* [WORK TO BE COMPLETED] Repeat the first line of the listing and each line after it, exactly, through the line containing "mistik terjadi ke atas dirinya dan penduduk".

* [INPUT DATA]

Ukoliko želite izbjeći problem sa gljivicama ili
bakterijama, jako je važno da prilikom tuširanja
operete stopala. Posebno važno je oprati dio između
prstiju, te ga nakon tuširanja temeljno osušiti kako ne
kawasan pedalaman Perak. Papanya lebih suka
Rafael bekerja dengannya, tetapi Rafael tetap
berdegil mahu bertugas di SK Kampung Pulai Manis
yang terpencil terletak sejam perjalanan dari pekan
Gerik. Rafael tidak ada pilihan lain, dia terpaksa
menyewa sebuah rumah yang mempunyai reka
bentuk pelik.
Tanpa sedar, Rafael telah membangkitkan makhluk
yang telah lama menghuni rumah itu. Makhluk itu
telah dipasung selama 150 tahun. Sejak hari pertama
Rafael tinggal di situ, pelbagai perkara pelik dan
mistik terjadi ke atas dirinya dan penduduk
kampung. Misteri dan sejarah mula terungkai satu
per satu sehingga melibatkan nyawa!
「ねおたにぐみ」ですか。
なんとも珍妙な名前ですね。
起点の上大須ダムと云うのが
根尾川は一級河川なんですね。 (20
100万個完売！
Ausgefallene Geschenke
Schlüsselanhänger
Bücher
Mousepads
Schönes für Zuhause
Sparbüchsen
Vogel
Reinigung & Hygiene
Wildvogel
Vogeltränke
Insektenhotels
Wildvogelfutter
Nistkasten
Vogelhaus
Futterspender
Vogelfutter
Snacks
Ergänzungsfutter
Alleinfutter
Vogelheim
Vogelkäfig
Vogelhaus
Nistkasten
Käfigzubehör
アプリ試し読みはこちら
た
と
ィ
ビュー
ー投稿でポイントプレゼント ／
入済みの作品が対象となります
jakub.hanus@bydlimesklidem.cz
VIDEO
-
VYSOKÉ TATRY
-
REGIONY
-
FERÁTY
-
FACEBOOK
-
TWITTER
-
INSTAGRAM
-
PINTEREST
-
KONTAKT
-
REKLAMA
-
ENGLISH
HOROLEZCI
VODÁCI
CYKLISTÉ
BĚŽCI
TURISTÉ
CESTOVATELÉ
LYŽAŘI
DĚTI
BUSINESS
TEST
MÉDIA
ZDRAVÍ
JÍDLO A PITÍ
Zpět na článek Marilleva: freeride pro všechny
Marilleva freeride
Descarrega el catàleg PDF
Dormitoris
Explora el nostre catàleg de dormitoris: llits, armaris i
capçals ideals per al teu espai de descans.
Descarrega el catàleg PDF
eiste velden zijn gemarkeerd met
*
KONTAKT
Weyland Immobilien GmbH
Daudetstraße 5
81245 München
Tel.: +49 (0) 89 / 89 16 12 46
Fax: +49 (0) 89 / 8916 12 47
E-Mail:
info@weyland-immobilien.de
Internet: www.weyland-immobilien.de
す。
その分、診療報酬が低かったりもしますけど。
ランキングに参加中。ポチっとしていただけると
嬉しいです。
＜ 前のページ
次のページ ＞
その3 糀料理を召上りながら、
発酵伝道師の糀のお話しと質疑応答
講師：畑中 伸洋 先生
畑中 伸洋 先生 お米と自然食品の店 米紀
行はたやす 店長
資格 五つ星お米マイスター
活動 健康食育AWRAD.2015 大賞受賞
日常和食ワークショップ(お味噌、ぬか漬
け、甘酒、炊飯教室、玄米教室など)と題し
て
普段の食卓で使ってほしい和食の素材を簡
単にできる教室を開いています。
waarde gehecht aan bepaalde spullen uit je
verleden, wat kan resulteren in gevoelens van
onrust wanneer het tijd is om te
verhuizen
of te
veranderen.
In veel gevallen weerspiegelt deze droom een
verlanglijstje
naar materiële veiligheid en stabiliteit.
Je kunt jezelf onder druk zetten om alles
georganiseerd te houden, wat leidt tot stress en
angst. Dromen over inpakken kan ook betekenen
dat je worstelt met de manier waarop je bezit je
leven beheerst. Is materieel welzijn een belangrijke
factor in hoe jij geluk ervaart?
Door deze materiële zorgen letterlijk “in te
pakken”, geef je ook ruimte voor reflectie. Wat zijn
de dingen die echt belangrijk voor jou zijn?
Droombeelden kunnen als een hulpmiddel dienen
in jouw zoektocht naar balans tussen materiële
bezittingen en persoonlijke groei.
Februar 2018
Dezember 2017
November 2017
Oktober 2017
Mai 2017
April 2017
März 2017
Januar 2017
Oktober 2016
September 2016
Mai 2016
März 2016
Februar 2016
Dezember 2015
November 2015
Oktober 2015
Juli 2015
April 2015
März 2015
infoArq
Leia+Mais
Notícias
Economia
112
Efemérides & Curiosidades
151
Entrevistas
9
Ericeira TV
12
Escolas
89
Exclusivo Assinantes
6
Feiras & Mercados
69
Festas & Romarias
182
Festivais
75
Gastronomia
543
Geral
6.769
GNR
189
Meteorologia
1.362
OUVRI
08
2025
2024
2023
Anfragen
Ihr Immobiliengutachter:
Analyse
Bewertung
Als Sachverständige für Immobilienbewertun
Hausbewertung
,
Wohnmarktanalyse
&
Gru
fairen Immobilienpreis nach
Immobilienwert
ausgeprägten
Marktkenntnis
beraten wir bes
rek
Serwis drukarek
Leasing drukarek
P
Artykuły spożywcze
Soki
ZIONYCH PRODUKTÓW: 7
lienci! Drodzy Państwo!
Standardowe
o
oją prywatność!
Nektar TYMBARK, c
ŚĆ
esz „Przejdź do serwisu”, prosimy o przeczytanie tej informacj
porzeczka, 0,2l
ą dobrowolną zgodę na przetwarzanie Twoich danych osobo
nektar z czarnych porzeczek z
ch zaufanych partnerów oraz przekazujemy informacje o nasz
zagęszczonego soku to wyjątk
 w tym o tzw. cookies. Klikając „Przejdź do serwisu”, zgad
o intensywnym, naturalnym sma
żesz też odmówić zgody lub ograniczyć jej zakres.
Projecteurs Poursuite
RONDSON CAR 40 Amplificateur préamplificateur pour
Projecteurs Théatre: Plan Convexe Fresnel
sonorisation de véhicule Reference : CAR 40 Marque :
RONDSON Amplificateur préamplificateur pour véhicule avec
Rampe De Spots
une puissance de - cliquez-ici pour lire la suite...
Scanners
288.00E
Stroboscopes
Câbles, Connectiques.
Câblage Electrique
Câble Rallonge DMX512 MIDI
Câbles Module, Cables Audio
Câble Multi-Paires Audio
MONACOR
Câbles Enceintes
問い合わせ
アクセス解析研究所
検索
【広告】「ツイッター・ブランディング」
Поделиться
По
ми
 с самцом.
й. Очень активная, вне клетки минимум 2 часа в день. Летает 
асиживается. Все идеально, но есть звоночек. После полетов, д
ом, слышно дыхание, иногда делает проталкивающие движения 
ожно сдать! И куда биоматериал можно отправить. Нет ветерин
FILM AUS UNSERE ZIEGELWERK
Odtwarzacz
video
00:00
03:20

* [TASK RESPONSE]
Ukoliko želite izbjeći problem sa gljivicama ili
bakterijama, jako je važno da prilikom tuširanja
operete stopala. Posebno važno je oprati dio između
prstiju, te ga nakon tuširanja temeljno osušiti kako ne
kawasan pedalaman Perak. Papanya lebih suka
Rafael bekerja dengannya, tetapi Rafael tetap
berdegil mahu bertugas di SK Kampung Pulai Manis
yang terpencil terletak sejam perjalanan dari pekan
Gerik. Rafael tidak ada pilihan lain, dia terpaksa
menyewa sebuah rumah yang mempunyai reka
bentuk pelik.
Tanpa sedar, Rafael telah membangkitkan makhluk
yang telah lama menghuni rumah itu. Makhluk itu
telah dipasung selama 150 tahun. Sejak hari pertama
Rafael tinggal di situ, pelbagai perkara pelik dan
mistik terjadi ke atas dirinya dan penduduk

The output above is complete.